**SELECTED EXTRACT:**
## start
Table D-1. exachk Command Parameters

Configuration Parameter

Description

-clusternodes

Runs checks against the hosts in a comma-separated list. By default, exachk will run checks against all hosts returned by the olsnodes command.

-cells

Runs checks against the storage servers in a comma-separated list. By default, exachk executes against all hosts listed in the cellip.ora file.

-ibswitches

Runs checks against the specified InfiniBand switches. By default, exachk executes against the switches listed by the ibswitches command.

-dbnames

Runs checks against the comma-separated list of databases.

-dball

Runs checks against all databases running on the cluster.

-dbnone

Skips all database checks.

If we wanted to run exachk against none of the database, but execute checks for the first compute node, storage server, and InfiniBand switch, we would start exachk using the following options:

# ./exachk -clusternodes enkx4db01 -cells enkx4cel01 -ibswitches enkx4sw-iba -dbnone

When exachk has completed, it will give the location of the HTML report as well as a compressed archive that contains all of the files generated during the run. Typically, the report file is all that is needed, but the zip file contains other useful information, including patch inventory files for each Oracle software home and the raw data from all of the checks. Figure D-1 shows an example of the summary seen in an exachk report. The exachk HTML report is a comprehensive configuration check of the system. These checks include, but are not limited to the following:

  • Operating system kernel versions
  • Oracle database homes, patch levels, and databases registered within them
  • Exadata software image version
  • Maximum Availability Architecture (MAA) comparisons
  • Firmware version for all hardware components on each host
  • Operating system configuration files
  • ASM disk group adherence to best practices
  • Oracle clusterware parameters
  • Database parameter checks
  • Exadata storage server alert checks
  • InfiniBand switch configuration

9781430262411_AppD-01.jpg

Figure D-1. exachk report summary

The first section includes a system summary and overall score for the Exadata rack. While everyone likes to compare scores, remember that the score itself is not as important as the details surrounding the checks that have failed. Immediately following the system summary is the “Findings Needing Attention” section. This is where you will find any of the important messages in the report. Findings are broken down by host type and include a brief description of the problem, what components failed the check, and a link to further in the report with more details. Clicking that link will take you to a detailed overview of the check: a reference to the My Oracle Support note that describes the finding, what is required to remediate the failure, and, most importantly, the results of that check on each component that was investigated.

After the “Findings Needing Attention” section, you will see the MAA scorecard section. This scorecard validates databases against Oracle’s Maximum Availability Architecture. These checks include looking at each database for Data Guard configurations, whether flashback is enabled, as well as the presence of block corruptions and various database parameters. While many customers will not fully pass the MAA checks, they provide valuable insight into what Oracle recommends from a high availability perspective. Finally, an “Infrastructure and Software Configuration Summary” is provided. This section details the configuration of the hosts, including network settings, ASM storage utilization, and Exadata Storage Server configurations.
## end
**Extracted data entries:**
## start
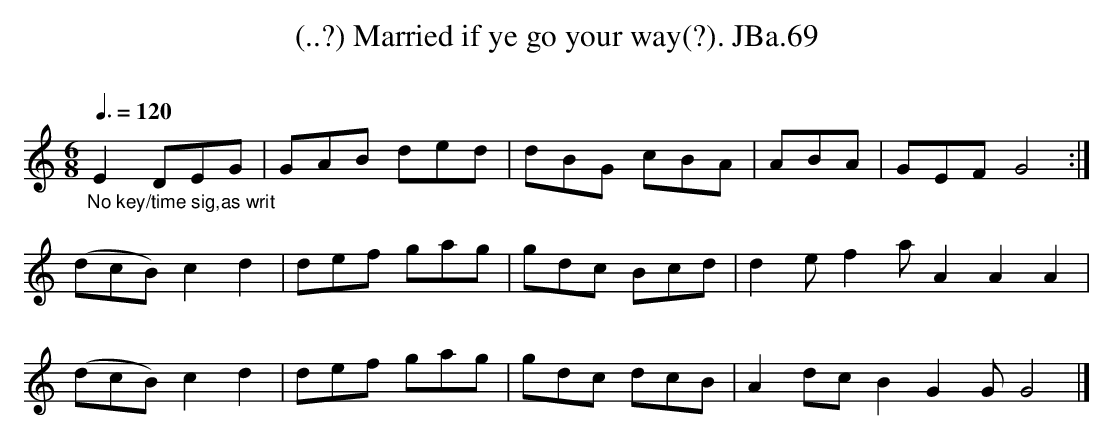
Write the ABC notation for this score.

X:1
T:(..?) Married if ye go your way(?). JBa.69
M:6/8
L:1/8
Q:3/8=120
O:
K:None
"_No key/time sig,as writ"E2 DEG|GAB ded|dBG cBA|ABA|GEF G4:|
(dcB) c2d2|def gag|gdc Bcd|d2e f2a 2A2A2A2|
(dcB) c2d2|def gag|gdc dcB|A2 dc B2 G2 G G4|]
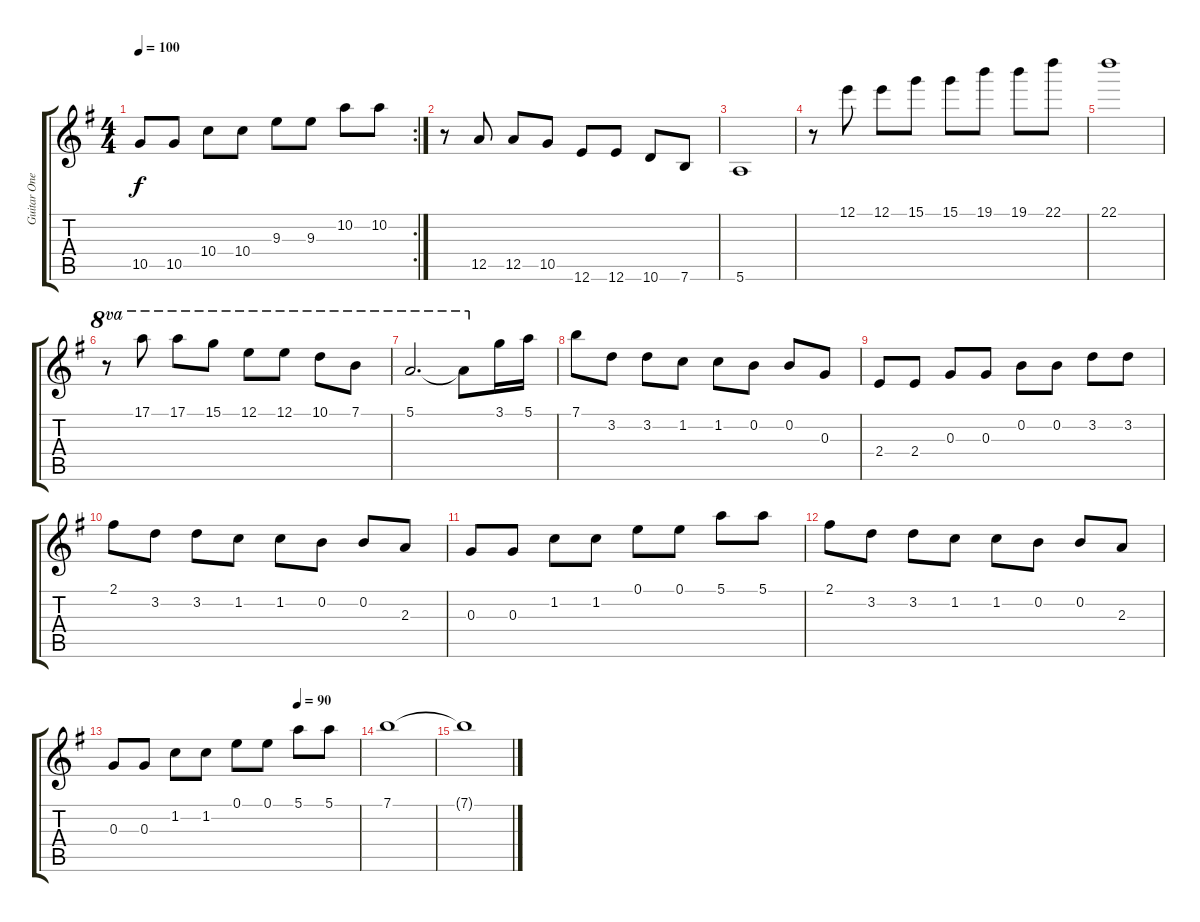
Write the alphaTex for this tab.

\track ("Guitar One" "Guitar One") {instrument overdrivenguitar}
\staff {score tabs}
\tuning (E4 B3 G3 D3 A2 E2) {hide}
\rc 2
\ts (4 4)
\tempo 100
\clef g2
\ks g
10.5.8{dy f} 10.5.8 10.4.8 10.4.8 9.3.8 9.3.8 10.2.8 10.2.8 |
r.8 12.5.8 12.5.8 10.5.8 12.6.8 12.6.8 10.6.8 7.6.8 |
5.6.1 |
r.8 12.1.8 12.1.8 15.1.8 15.1.8 19.1.8 19.1.8 22.1.8 |
22.1.1 |
r.8{ot 8va} 17.1.8{ot 8va} 17.1.8{ot 8va} 15.1.8{ot 8va} 12.1.8{ot 8va} 12.1.8{ot 8va} 10.1.8{ot 8va} 7.1.8{ot 8va} |
5.1.2{d ot 8va} 5.1{t}.8{ot 8va} 3.1.16 5.1.16 |
7.1.8 3.2.8 3.2.8 1.2.8 1.2.8 0.2.8 0.2.8 0.3.8 |
2.4.8 2.4.8 0.3.8 0.3.8 0.2.8 0.2.8 3.2.8 3.2.8 |
2.1.8 3.2.8 3.2.8 1.2.8 1.2.8 0.2.8 0.2.8 2.3.8 |
0.3.8 0.3.8 1.2.8 1.2.8 0.1.8 0.1.8 5.1.8 5.1.8 |
2.1.8 3.2.8 3.2.8 1.2.8 1.2.8 0.2.8 0.2.8 2.3.8 |
\tempo (90 0.75)
0.3.8 0.3.8 1.2.8 1.2.8 0.1.8 0.1.8 5.1.8 5.1.8 |
7.1.1 |
7.1{t}.1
## end
**COMPLETE THE FOLLOWING:**
#1 In the exachk excerpt, which section of the report comes immediately after the system summary?
#2 Resume the exachk excerpt, starting after its last sentence.

**WRITTEN RESPONSES:**
#1 The "Findings Needing Attention" section.

#2
Oracle also provides several profiles that can be used with exachk to execute a specific subset of checks. These profiles can be selected by adding the –profile parameter to the command used to launch exachk. Table D-2 defines the profiles available in exachk version 12.1.0.2.4.

Table D-2. exachk Profiles

Profile

Description

asm

ASM specific checks

clusterware

Validation checks for Oracle Clusterware

dba

Database configuration checks

maa

Maximum Availability Architecture checks and scorecard

storage

Exadata Storage Server checks

switch

InfiniBand switch checks

sysadmin

Checks specific for system administrators

Saving Passwords for exachk

Many organizations protect the root password for their Exadata racks (as they should). Restrictions on giving out the root password can make running exachk in interactive mode very difficult, as it will request root passwords on every run. Other organizations will not allow DBAs to run commands directly as root. Oracle has resolved these issues by allowing exachk to store the passwords and run in daemon mode. When the host boots up, an administrator must run the exachk script in interactive mode with a specific switch, -d. The prompts will be the same as a normal interactive exachk run, but the checks will not execute. Instead, a process is left running that stores the passwords that were entered. The process does not write any files to disk, so the passwords are only saved in memory. As long as the daemon process is running, administrators can run exachk as many times as they would like without having to enter a single password. If the host reboots, the exachk daemon must be started back up and the passwords entered again. The following shows launching exachk in daemon mode. In this example, only the dbm01 database will be checked by exachk:

# ./exachk -d start

Checking ssh user equivalency settings on all nodes in cluster

Node enkx4db02 is configured for ssh user equivalency for root user
Node enkx4db03 is configured for ssh user equivalency for root user
Node enkx4db04 is configured for ssh user equivalency for root user

Searching for running databases . . . . .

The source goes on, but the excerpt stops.